Bacaan, Waktu Luang

Bagaimana Cerita Bekerja – Kaitan antara Relevansi, Emosi, dan Konteks

Jadipunya.id – Saat membereskan tumpukan buku atau majalah, saya sering membuka secara random buku atau majalah tersebut. Iseng saja, untuk membaca sekilas informasi penting yang biasanya sudah saya tandai. Biasanya saya membaca kembali jika ada yang menarik. Seperti kemarin malam, saya membaca lagi artikel tentang bagaimana cerita bekerja.

Saya membaca artikel yang sangat baik di Majalah Marketeers edisi Februari 2020. Artikel ini berjudul Ciptakan Makna Melalui Cerita tulisan dari Ignatius Untung. Dari sini, saya mendapat informasi mengenai bagaimana cerita bekerja mempengaruhi perasaan dan tindakan kita.

Karena sangat sayang kalau ketinggalan informasi semenarik ini, saya buat rangkumannya.

Bagaimana cerita bekerja? Cerita bekerja berdasarkan prinsip mendasar bahwa manusia selalu seek pleasure dan avoid pain dalam rangka survival.

Semua yang mengancam diberi label ‘pain’ oleh otak. Ancaman ini bisa berupa yang langsung atau yang tidak langsung. Contoh ancaman yang tidak langsung adalah kehilangan pleasure yang ada di depan mata.

Bagi marketer, cerita adalah elemen penting untuk membuat iklan dengan pesan yang persuasif.

Pesan persuasif marketer bisa terbadi menjadi dua:

  • ‘Menakut-nakuti’ dengan menunjukkan masalah atau akibat buruk jika permasalahann yang mereka hadapi tidak selesai.
  • Positive approach dengan menampilkan situasi positif yang bisa ditawarkan oleh produk atau brand.

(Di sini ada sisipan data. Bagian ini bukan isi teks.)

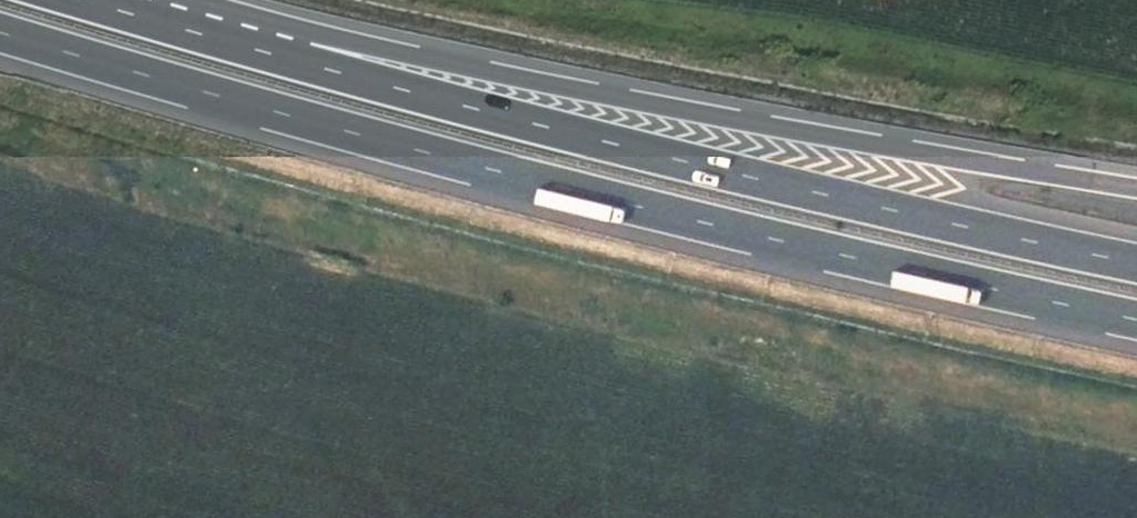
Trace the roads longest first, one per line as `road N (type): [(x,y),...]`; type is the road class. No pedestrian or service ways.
road 1 (motorway): [(0,34),(592,196),(1136,320)]
road 2 (motorway): [(1136,263),(747,175),(145,18)]
road 3 (motorway): [(1136,187),(145,18)]

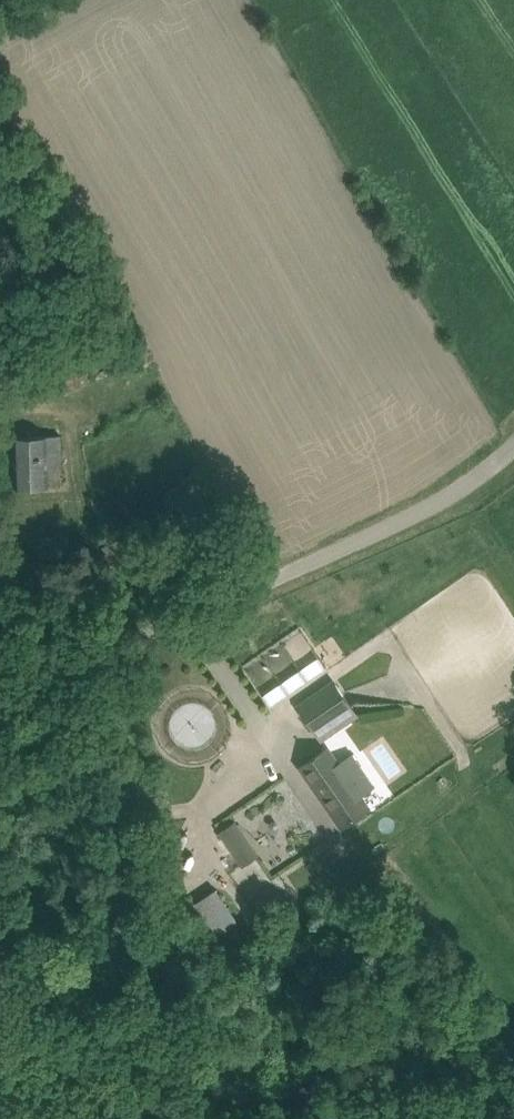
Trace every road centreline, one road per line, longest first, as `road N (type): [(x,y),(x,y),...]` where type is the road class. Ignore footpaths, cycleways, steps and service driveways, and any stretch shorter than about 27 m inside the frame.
road 1 (unclassified): [(0,689),(147,631),(441,495),(513,441)]
road 2 (unclassified): [(513,1063),(126,1118)]
road 3 (unclassified): [(41,1118),(0,968)]

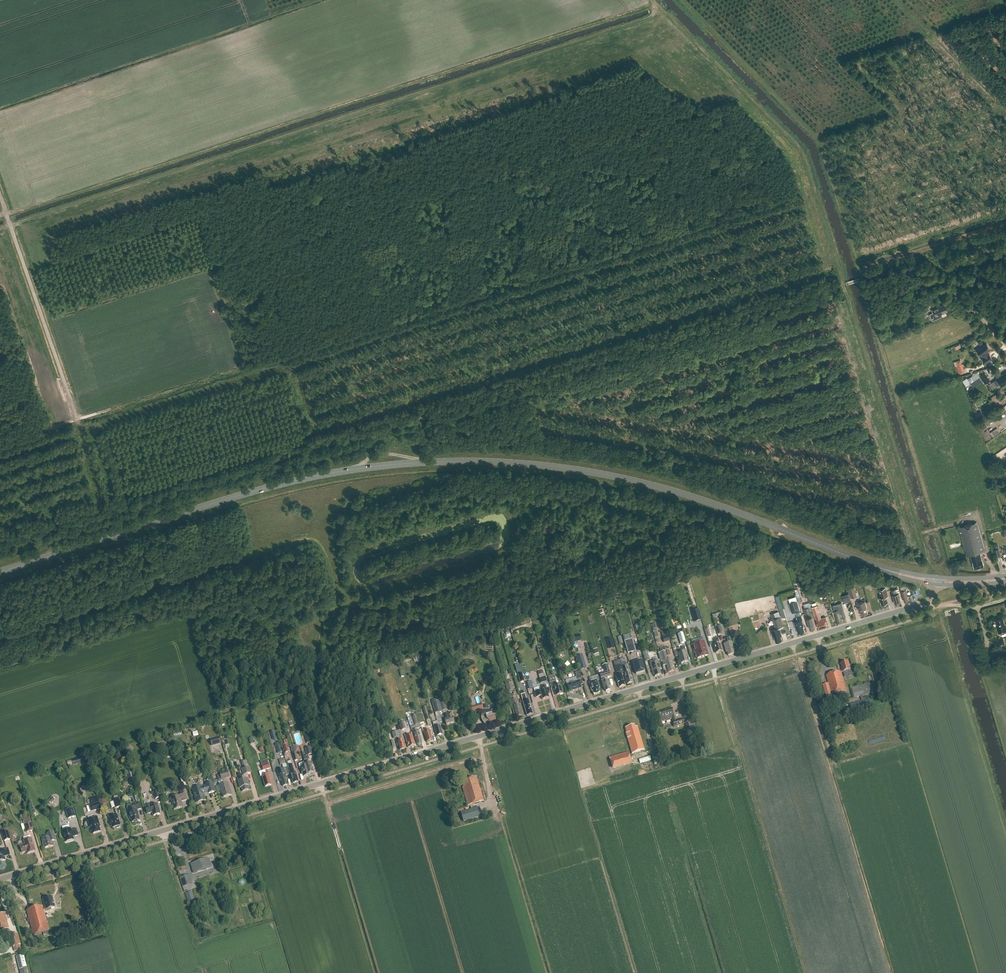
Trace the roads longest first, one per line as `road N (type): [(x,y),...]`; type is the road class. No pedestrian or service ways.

Setiap produk pasti punya daftar keunggulan (list of fact). Cerita punya dampak jauh lebih besar dibanding list of fact. Jika hanya menampilkan daftar keunggulan, cerita akan terasa kering. Sementara dengan cerita, audiens akan menemukan meaning atau makna.

Pada dasarnya manusia adalah meaning seeking organism. Ada tiga hal yang berkontribusi terhadap pembuatan meaning, yaitu relevansi, emosi, konteks.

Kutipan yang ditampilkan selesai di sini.